Echo back the lines below word for word, starting with the line that contains "At how many" and continuing through the last line. Leave the pictures out of your answer.
────────────────
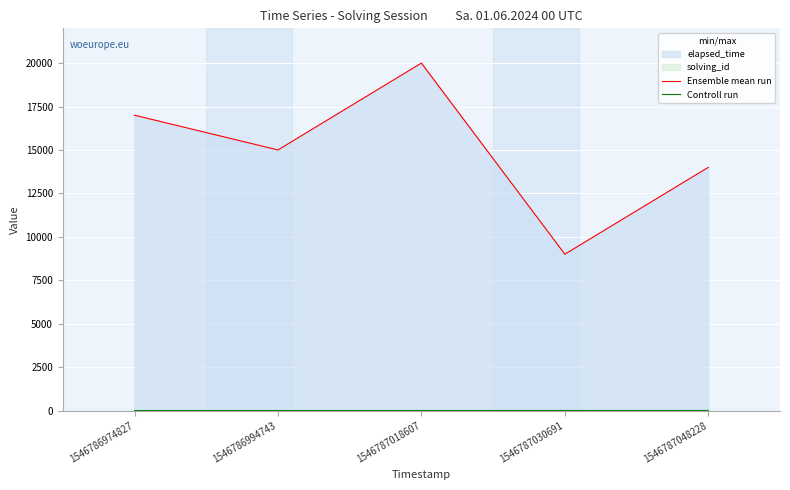

What is the difference between the maximum and minimum values in the Controll run series?

4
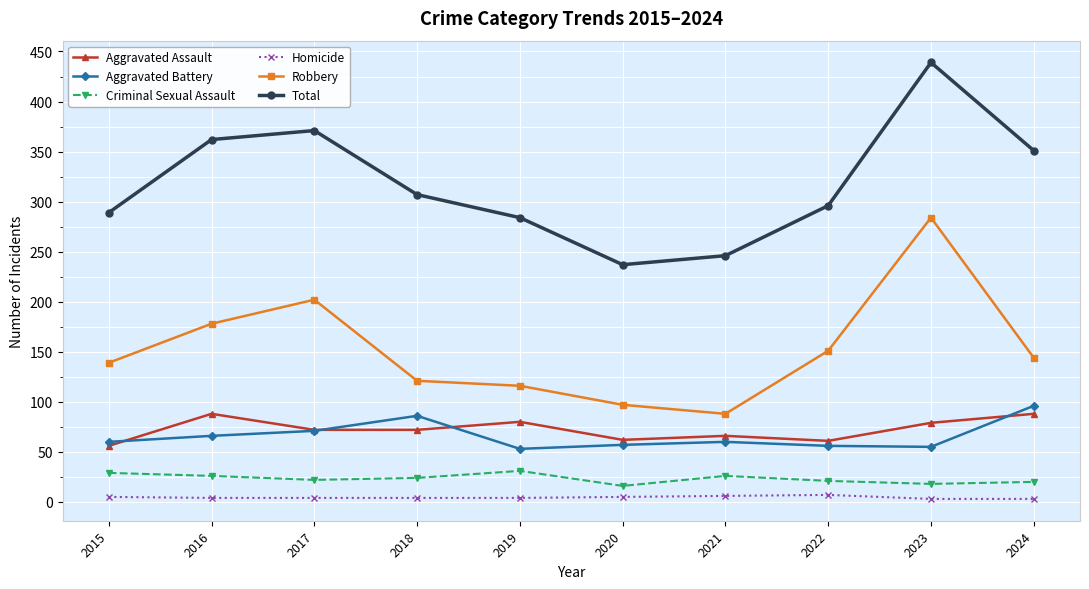

How many values in the Aggravated Battery series are below 60?

4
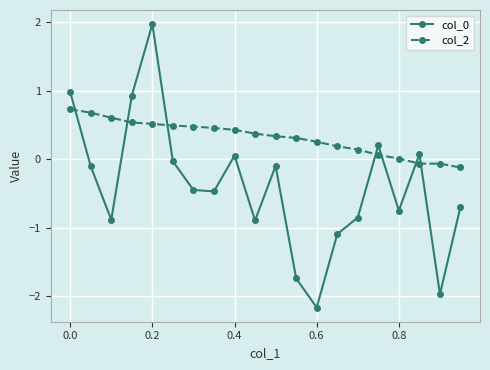

Which series ends up on top after the final intersection of col_0 and col_2?

col_2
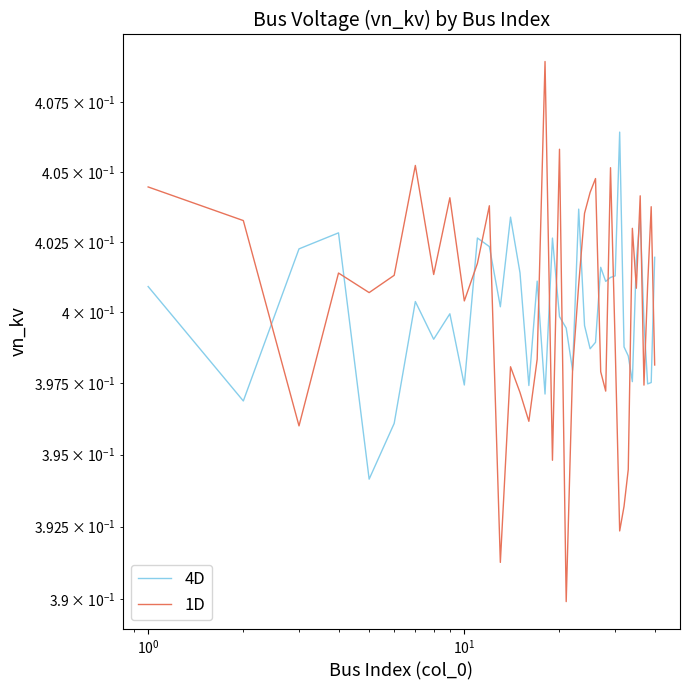

At how many categories does at least one series exceed 0?

40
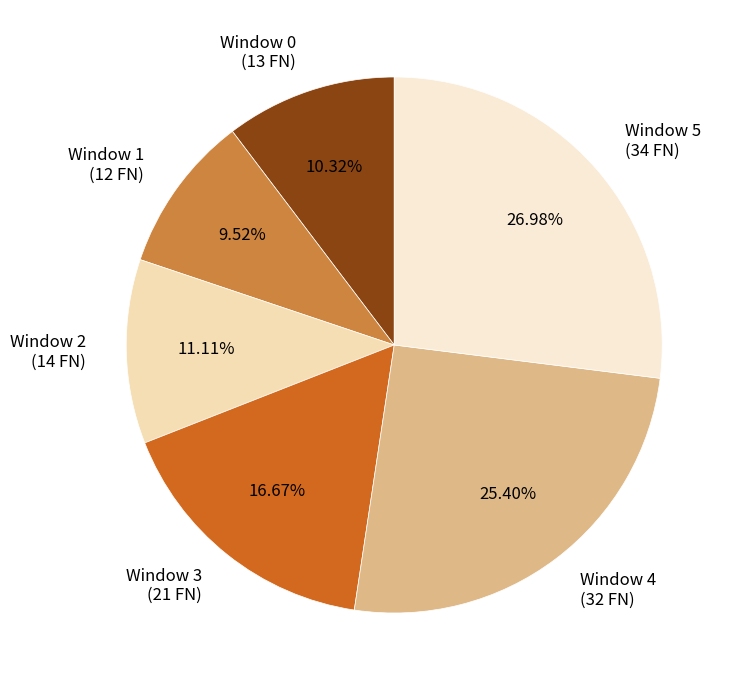

What is the smallest slice in the pie chart?

Window 1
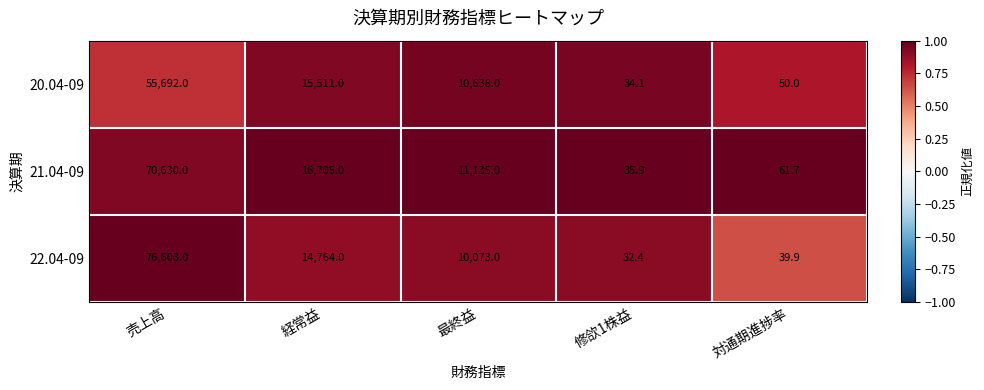

What is the total value across all series at 修欱1株益?

102.4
────────────────
SOLUTION TO THIS EXERCISE.
At how many categories does at least one series exceed 0?

40

What is the smallest slice in the pie chart?

Window 1

What is the total value across all series at 修欱1株益?

102.4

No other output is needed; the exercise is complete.